As expected for a virus defective in an IFN antagonism pathway, the rTGEV-Δ7 mutant virus was more sensitive to IFN-β-induced antiviral effects (data not shown). Nevertheless, the rTGEV-Δ7 virus underwent efficient replication despite increased IFN-β production. This was explained by the amount of IFN-β produced by ST cells, being 103-fold lower than the minimal concentration required for decreasing TGEV replication (data not shown). Most likely, this result was a consequence of the presence of other virus-encoded IFN antagonists in both rTGEV-wt and rTGEV-Δ7 genomes.

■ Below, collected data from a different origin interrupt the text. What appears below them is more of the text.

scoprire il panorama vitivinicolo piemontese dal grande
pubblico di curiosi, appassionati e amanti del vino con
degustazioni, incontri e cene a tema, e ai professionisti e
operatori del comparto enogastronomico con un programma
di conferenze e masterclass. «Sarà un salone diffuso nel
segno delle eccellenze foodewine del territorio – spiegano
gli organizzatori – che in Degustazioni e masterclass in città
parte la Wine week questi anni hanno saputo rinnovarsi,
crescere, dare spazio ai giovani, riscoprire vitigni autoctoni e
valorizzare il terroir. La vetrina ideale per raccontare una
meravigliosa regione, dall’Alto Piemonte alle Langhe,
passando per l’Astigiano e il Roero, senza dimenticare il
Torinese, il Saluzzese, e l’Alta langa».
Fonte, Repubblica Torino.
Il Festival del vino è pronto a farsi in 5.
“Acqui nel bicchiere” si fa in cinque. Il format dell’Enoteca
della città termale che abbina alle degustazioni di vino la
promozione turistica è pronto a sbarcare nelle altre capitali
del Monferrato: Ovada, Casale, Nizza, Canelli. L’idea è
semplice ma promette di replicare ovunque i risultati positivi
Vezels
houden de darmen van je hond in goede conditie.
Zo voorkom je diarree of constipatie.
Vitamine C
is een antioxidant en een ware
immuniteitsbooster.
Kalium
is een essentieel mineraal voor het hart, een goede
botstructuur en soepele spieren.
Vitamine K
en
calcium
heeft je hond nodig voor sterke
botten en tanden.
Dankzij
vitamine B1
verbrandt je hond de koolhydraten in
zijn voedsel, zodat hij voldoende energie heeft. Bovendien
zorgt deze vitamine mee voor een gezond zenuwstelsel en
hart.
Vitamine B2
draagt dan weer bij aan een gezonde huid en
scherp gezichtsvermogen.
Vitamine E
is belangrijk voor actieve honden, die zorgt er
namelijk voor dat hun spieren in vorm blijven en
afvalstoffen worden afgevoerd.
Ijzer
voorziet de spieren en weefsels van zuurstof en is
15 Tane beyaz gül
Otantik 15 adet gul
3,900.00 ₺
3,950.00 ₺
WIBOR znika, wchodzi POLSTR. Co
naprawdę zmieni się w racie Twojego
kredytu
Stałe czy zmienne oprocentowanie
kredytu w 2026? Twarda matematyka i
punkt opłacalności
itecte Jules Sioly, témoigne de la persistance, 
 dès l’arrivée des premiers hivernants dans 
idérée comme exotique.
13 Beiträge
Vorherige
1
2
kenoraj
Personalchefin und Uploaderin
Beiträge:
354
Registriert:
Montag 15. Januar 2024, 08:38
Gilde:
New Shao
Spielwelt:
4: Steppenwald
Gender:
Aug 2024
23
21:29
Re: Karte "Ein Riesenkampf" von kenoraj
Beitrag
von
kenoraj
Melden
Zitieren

We have previously shown that TGEV protein 7 limited RNase L activation and eIF2α phosphorylation through its binding to PP1 phosphatase (
47). RNase L has been involved in the IFN response, since cells deficient in this enzyme, infected with different viruses, produce lower IFN-β amounts than normal cells (
23). It was proposed that the RNA degradation products generated by RNase L are recognized by RIG-I, acting as amplifiers of IFN production (
23). In fact, the direct implication of RNase L on IFN production has been recently demonstrated using an MHV accessory protein ns2 mutant virus (
24). In addition, PKR has also been recently involved in the amplification of innate immune response through a translational control mechanism, dependent on eIF2α phosphorylation, leading to increased IFN-β production and NF-κB activation (
84). Therefore, the increased IFN-β and proinflammatory cytokines production observed during rTGEV-Δ7 infection, in the absence of protein 7, could be explained in the context of the previously proposed TGEV protein 7 mechanism of action, highlighting the role of RNase L and eIF2α phosphorylation in innate immunity. The results presented here confirm the role of CoV accessory genes in the modulation of innate immune responses during infection. The tight regulation of deleterious inflammatory responses by virus-encoded proteins seems to modulate both virus and host survival.